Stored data
---

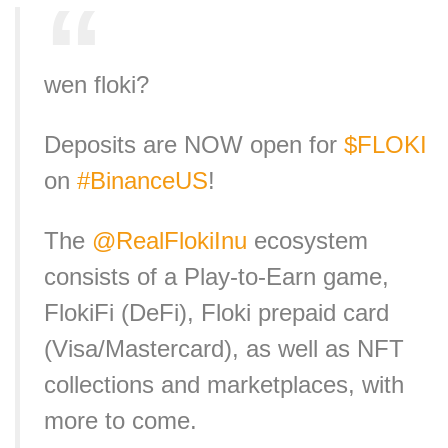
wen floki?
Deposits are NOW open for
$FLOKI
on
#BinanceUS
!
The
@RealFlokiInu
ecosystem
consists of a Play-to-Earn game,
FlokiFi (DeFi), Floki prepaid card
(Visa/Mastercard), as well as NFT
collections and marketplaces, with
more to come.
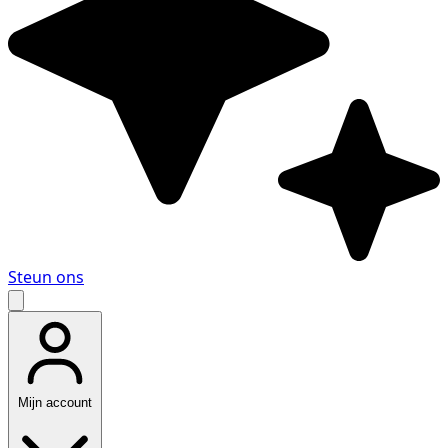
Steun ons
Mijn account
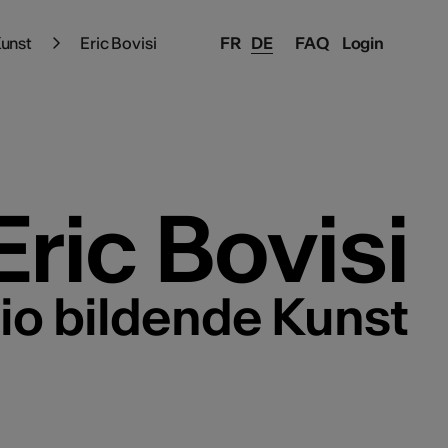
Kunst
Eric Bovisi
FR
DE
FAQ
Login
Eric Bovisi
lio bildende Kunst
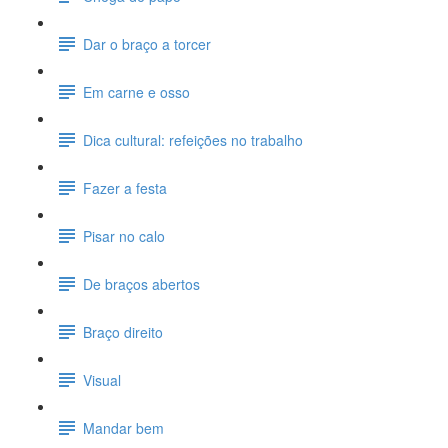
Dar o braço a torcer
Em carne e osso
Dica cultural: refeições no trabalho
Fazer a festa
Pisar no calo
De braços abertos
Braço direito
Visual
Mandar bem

---

(TASK BRIEF)
Beginning with the line with "consists of a", repeat the entries above exactly, up to and including the last line, leaving out pictures.

(ANSWER SPACE)
consists of a Play-to-Earn game,
FlokiFi (DeFi), Floki prepaid card
(Visa/Mastercard), as well as NFT
collections and marketplaces, with
more to come.
Steun ons
Mijn account
Kunst
Eric Bovisi
FR
DE
FAQ
Login
Eric Bovisi
lio bildende Kunst
Dar o braço a torcer
Em carne e osso
Dica cultural: refeições no trabalho
Fazer a festa
Pisar no calo
De braços abertos
Braço direito
Visual
Mandar bem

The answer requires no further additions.